▸ Instructions to follow:
The answer should be an exact copy of the data.

▸ Records for the exercise:

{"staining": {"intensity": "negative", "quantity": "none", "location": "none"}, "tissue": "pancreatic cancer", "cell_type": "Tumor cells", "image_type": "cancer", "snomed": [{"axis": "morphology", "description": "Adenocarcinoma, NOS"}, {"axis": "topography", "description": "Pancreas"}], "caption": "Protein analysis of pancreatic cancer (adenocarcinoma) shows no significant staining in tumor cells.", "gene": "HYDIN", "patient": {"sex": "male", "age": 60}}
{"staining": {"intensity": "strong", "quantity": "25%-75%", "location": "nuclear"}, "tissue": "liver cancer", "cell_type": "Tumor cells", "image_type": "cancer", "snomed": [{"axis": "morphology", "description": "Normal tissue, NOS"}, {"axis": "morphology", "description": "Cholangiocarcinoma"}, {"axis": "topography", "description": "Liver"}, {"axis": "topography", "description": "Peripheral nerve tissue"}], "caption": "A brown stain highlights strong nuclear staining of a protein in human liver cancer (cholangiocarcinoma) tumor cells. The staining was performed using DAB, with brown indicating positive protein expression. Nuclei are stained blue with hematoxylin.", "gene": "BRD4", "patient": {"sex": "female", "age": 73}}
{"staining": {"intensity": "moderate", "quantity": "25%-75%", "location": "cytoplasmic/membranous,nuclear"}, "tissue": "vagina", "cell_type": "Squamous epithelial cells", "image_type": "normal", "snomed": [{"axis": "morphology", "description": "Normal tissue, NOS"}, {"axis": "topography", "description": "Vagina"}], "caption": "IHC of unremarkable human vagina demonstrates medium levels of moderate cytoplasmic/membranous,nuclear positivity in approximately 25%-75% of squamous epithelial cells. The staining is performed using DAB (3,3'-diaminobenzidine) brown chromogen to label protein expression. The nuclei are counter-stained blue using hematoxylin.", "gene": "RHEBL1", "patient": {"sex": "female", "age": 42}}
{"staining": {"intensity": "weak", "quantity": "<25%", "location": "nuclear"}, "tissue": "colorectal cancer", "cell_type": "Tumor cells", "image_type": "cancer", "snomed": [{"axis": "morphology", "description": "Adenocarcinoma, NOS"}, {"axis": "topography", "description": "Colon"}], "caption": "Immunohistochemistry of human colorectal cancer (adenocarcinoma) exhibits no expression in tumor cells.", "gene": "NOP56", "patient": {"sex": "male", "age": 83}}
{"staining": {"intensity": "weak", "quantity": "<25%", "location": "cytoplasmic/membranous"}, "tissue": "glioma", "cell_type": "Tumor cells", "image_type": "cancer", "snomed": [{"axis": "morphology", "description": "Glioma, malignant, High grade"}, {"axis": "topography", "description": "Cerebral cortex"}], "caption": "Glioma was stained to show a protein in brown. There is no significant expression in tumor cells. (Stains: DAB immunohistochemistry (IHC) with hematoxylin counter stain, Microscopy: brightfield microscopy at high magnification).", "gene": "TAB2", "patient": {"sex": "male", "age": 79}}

▸ Output of the task:
{"staining": {"intensity": "negative", "quantity": "none", "location": "none"}, "tissue": "pancreatic cancer", "cell_type": "Tumor cells", "image_type": "cancer", "snomed": [{"axis": "morphology", "description": "Adenocarcinoma, NOS"}, {"axis": "topography", "description": "Pancreas"}], "caption": "Protein analysis of pancreatic cancer (adenocarcinoma) shows no significant staining in tumor cells.", "gene": "HYDIN", "patient": {"sex": "male", "age": 60}}
{"staining": {"intensity": "strong", "quantity": "25%-75%", "location": "nuclear"}, "tissue": "liver cancer", "cell_type": "Tumor cells", "image_type": "cancer", "snomed": [{"axis": "morphology", "description": "Normal tissue, NOS"}, {"axis": "morphology", "description": "Cholangiocarcinoma"}, {"axis": "topography", "description": "Liver"}, {"axis": "topography", "description": "Peripheral nerve tissue"}], "caption": "A brown stain highlights strong nuclear staining of a protein in human liver cancer (cholangiocarcinoma) tumor cells. The staining was performed using DAB, with brown indicating positive protein expression. Nuclei are stained blue with hematoxylin.", "gene": "BRD4", "patient": {"sex": "female", "age": 73}}
{"staining": {"intensity": "moderate", "quantity": "25%-75%", "location": "cytoplasmic/membranous,nuclear"}, "tissue": "vagina", "cell_type": "Squamous epithelial cells", "image_type": "normal", "snomed": [{"axis": "morphology", "description": "Normal tissue, NOS"}, {"axis": "topography", "description": "Vagina"}], "caption": "IHC of unremarkable human vagina demonstrates medium levels of moderate cytoplasmic/membranous,nuclear positivity in approximately 25%-75% of squamous epithelial cells. The staining is performed using DAB (3,3'-diaminobenzidine) brown chromogen to label protein expression. The nuclei are counter-stained blue using hematoxylin.", "gene": "RHEBL1", "patient": {"sex": "female", "age": 42}}
{"staining": {"intensity": "weak", "quantity": "<25%", "location": "nuclear"}, "tissue": "colorectal cancer", "cell_type": "Tumor cells", "image_type": "cancer", "snomed": [{"axis": "morphology", "description": "Adenocarcinoma, NOS"}, {"axis": "topography", "description": "Colon"}], "caption": "Immunohistochemistry of human colorectal cancer (adenocarcinoma) exhibits no expression in tumor cells.", "gene": "NOP56", "patient": {"sex": "male", "age": 83}}
{"staining": {"intensity": "weak", "quantity": "<25%", "location": "cytoplasmic/membranous"}, "tissue": "glioma", "cell_type": "Tumor cells", "image_type": "cancer", "snomed": [{"axis": "morphology", "description": "Glioma, malignant, High grade"}, {"axis": "topography", "description": "Cerebral cortex"}], "caption": "Glioma was stained to show a protein in brown. There is no significant expression in tumor cells. (Stains: DAB immunohistochemistry (IHC) with hematoxylin counter stain, Microscopy: brightfield microscopy at high magnification).", "gene": "TAB2", "patient": {"sex": "male", "age": 79}}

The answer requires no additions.